■ **WHAT THIS TASK INVOLVES**:
Report every line in the listing that contains the string "linejoin".

■ **RECORDS**:
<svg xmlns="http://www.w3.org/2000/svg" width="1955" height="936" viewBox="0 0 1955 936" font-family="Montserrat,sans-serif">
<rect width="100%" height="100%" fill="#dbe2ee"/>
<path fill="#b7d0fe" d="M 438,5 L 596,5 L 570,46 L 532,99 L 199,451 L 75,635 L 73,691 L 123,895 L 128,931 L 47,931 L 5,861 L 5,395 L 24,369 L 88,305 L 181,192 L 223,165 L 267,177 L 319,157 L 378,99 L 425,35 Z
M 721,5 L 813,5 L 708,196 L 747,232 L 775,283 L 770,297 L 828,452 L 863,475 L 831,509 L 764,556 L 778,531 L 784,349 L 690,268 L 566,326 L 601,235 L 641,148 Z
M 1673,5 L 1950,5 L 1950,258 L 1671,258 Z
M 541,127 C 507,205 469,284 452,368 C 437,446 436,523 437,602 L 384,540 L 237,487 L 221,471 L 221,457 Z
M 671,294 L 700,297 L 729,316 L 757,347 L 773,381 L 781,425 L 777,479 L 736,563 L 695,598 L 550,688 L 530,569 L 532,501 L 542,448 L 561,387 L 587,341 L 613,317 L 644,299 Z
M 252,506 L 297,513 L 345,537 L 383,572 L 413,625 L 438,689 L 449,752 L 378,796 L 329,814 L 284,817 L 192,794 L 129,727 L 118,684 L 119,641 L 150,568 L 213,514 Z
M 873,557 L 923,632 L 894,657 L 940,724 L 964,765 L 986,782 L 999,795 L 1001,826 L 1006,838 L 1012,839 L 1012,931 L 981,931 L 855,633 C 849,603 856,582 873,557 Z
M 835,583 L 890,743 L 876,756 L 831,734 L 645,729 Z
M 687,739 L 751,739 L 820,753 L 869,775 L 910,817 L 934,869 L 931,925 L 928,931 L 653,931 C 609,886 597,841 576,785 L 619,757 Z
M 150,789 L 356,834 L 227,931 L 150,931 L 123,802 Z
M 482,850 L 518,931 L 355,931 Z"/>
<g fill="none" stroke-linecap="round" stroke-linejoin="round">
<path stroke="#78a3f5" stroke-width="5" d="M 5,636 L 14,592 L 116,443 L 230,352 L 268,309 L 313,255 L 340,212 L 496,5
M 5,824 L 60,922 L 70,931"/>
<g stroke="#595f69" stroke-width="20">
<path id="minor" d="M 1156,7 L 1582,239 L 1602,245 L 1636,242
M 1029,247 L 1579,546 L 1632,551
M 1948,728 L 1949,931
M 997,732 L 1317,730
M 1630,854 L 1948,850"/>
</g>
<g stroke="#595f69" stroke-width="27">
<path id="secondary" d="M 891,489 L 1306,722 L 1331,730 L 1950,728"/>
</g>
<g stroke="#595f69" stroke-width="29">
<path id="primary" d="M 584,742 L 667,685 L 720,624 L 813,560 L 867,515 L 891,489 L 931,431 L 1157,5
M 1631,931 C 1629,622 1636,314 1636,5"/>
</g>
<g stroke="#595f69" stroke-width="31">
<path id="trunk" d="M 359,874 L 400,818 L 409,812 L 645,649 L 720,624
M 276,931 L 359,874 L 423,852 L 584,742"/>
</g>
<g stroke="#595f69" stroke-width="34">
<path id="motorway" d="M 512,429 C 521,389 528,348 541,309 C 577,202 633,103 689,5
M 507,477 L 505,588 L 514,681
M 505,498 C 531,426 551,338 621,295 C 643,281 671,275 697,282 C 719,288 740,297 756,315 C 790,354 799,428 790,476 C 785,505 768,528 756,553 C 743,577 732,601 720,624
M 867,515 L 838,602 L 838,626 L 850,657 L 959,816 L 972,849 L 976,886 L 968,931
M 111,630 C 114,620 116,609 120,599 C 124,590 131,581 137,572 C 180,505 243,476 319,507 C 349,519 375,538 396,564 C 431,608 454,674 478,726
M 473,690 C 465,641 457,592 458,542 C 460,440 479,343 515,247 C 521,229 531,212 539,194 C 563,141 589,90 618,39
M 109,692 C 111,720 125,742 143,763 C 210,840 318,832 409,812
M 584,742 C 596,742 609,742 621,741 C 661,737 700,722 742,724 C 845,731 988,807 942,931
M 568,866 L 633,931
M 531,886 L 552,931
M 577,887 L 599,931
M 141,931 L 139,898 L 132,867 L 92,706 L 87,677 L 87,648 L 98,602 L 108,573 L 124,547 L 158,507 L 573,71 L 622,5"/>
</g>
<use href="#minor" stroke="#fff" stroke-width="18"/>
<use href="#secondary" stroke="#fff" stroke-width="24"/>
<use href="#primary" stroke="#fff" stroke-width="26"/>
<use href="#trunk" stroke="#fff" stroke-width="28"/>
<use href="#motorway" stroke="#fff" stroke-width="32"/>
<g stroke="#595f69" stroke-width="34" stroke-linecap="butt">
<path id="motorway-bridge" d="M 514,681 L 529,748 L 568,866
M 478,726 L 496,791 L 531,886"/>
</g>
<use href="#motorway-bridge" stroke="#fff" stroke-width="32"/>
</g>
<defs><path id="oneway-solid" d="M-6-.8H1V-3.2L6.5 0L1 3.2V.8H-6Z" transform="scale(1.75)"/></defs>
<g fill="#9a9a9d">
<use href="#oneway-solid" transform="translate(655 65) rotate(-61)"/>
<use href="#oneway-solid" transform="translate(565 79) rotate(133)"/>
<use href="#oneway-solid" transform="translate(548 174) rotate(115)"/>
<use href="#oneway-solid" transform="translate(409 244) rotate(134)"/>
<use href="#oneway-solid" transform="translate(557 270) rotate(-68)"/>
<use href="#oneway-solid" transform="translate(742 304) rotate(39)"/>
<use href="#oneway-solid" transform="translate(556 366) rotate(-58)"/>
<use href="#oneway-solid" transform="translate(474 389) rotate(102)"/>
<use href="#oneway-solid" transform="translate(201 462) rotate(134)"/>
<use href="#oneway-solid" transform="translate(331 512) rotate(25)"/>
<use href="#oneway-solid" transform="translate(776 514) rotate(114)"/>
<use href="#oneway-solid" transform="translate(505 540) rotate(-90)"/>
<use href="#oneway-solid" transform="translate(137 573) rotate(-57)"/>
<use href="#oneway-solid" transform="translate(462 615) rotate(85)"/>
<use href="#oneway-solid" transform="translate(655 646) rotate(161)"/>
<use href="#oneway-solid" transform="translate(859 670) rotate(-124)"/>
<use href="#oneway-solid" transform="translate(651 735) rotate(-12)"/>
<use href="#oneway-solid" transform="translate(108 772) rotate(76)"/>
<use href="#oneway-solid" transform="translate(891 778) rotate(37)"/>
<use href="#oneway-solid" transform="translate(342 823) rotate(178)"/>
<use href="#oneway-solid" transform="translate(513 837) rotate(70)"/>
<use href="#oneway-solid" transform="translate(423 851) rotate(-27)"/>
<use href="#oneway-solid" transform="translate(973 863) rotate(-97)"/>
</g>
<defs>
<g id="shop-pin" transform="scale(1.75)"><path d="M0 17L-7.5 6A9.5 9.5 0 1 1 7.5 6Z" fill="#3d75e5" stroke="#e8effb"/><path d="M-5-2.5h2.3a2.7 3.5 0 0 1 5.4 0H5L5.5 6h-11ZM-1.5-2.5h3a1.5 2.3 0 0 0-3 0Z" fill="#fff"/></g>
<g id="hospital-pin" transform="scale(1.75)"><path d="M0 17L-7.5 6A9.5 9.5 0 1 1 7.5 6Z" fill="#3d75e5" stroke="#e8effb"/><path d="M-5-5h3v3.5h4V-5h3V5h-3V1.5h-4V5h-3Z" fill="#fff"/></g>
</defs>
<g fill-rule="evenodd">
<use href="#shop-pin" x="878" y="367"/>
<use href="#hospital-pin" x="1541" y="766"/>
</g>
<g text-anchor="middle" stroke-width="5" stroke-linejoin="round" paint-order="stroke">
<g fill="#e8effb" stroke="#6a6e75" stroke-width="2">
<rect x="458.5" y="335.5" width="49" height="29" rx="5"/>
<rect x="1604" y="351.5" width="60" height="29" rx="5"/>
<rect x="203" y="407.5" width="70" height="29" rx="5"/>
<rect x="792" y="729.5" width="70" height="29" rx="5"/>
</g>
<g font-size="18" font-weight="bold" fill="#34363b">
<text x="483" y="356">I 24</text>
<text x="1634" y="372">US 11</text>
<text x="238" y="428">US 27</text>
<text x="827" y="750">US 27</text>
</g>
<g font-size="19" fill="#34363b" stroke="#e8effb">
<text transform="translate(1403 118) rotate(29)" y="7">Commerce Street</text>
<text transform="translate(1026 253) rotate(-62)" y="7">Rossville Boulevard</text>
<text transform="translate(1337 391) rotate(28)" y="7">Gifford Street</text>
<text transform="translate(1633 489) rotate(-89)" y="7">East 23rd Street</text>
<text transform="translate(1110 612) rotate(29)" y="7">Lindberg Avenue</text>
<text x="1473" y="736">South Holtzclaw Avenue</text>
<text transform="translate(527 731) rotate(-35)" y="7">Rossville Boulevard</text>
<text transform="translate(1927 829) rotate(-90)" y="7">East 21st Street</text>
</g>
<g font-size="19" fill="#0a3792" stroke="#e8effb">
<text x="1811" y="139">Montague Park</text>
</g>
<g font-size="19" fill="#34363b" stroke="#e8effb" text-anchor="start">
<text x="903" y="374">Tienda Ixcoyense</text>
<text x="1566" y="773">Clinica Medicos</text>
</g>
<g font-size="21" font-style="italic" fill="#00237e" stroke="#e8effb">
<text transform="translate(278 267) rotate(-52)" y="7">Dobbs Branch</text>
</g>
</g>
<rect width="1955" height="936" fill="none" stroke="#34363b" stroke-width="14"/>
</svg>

■ **EXERCISE OUTPUT**:
<g fill="none" stroke-linecap="round" stroke-linejoin="round">
<g text-anchor="middle" stroke-width="5" stroke-linejoin="round" paint-order="stroke">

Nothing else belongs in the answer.